Guys tell me what is good key word "good bye" or "Good Bye" I just want to know capital or small letter meters or not
For a keyword in anchor text it makes no difference. If you are using it as a subdirectory. .i.e yoursite.com/GoodBye, then the only problem you may have is that if someone types it with lowercase then it will not work.
I tried doing the search for these words using both the mentioned style and the results were almost the same... Regards, RightMan
If you'd like to get better and more taargetted results, think about adding more words. Just a thought. Hope that helps. Dee
For kicks I just looked through the "Traffic Sources -> Keywords" sections for the Analytics accounts of two sites, and I did not see a single capital letter in the top 500 keywords of either site. Not even in quoted phrases that were likely copied/pasted and should have capital letters in them. I have a hunch that Google lowercases querys before looking for results and does case-insensitive comparisons.
It doesn't make any differece from SEO point of view. Its just matter of decorative styles (looks) IMO if you use plain or capital. DON.
It doesn't matter As long as your keyword is relevant to your page, everything will be fine. But If I'm goin' to choose between the two, I prefer the latter 'coz it looks more professional.
it doens't matter, you'll still get the same result from it... but this keyword is weird, are you going to use it?...
From an SEO stand point, CAPS or not, makes no difference. If you like the way one looks over the other use that
I always use small letters for URLS and capitalise my title tags with the first letter of every keyword capitalised.

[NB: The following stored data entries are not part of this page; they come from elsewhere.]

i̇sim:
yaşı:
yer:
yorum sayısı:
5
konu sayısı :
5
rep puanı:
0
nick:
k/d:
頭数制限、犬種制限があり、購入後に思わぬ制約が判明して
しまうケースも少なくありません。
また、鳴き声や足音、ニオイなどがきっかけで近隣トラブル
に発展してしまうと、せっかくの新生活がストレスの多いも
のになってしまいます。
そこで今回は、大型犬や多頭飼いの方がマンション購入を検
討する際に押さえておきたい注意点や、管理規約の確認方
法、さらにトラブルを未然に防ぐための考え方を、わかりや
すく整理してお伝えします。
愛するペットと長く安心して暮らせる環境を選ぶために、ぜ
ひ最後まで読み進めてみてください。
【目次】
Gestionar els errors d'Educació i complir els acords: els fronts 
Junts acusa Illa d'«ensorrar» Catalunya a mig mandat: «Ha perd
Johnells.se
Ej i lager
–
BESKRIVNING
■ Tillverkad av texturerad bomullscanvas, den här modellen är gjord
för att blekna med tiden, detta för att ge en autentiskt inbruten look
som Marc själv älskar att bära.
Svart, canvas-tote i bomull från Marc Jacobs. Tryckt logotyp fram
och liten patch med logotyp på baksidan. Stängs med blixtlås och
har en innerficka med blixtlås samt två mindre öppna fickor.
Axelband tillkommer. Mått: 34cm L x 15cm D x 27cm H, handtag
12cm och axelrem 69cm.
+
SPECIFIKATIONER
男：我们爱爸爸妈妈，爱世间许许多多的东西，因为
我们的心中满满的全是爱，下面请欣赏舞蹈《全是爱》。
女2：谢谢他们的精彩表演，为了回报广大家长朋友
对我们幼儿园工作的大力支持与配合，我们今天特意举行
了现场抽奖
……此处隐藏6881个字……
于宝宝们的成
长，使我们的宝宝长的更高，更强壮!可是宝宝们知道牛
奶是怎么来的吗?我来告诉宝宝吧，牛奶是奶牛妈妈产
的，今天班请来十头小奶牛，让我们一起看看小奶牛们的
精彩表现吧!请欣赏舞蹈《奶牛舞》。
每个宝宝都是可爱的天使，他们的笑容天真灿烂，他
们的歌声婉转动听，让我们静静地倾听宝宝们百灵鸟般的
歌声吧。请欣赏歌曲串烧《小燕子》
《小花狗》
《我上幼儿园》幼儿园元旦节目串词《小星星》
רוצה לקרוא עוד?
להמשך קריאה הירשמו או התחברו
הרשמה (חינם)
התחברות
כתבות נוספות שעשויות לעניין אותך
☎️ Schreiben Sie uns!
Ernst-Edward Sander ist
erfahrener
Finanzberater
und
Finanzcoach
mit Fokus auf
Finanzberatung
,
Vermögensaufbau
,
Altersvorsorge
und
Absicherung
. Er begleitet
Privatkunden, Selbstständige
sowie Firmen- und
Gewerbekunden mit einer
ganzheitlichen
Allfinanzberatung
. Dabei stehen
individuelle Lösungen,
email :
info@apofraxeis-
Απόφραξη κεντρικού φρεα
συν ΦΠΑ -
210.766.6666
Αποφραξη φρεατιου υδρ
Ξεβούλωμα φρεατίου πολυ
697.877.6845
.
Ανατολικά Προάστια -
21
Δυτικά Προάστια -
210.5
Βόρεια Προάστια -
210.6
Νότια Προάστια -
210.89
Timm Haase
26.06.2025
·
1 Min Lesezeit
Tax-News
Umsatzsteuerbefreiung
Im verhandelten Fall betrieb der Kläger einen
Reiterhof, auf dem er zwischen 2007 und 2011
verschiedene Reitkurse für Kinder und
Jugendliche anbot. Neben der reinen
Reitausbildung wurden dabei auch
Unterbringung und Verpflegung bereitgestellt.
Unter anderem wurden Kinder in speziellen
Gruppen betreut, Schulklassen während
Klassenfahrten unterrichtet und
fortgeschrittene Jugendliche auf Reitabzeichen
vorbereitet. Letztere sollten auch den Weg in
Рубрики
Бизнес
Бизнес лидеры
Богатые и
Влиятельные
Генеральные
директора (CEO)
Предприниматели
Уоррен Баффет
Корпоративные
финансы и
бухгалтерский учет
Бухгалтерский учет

Capital letters for titles, it doesn't make any difference just that is more catchy! I always use capital letter in titles.
Capitalization makes no difference to Google. Plural versus singular makes a difference, but capital or lowercase won't play a role.
A lot of people say it doesn't matter, but you can experiment this yourself on Google. I typed in "poker" and "Poker", and two different sites showed up as #1.
That's probably because there's a subtle semantic difference. "poker" is more likely to refer to a fire poker than "Poker" which is the name of a card game. Just use good English and proper capitalisation and you'll be fine, but bear in mind most people running searches will just be typing in lower case anyway.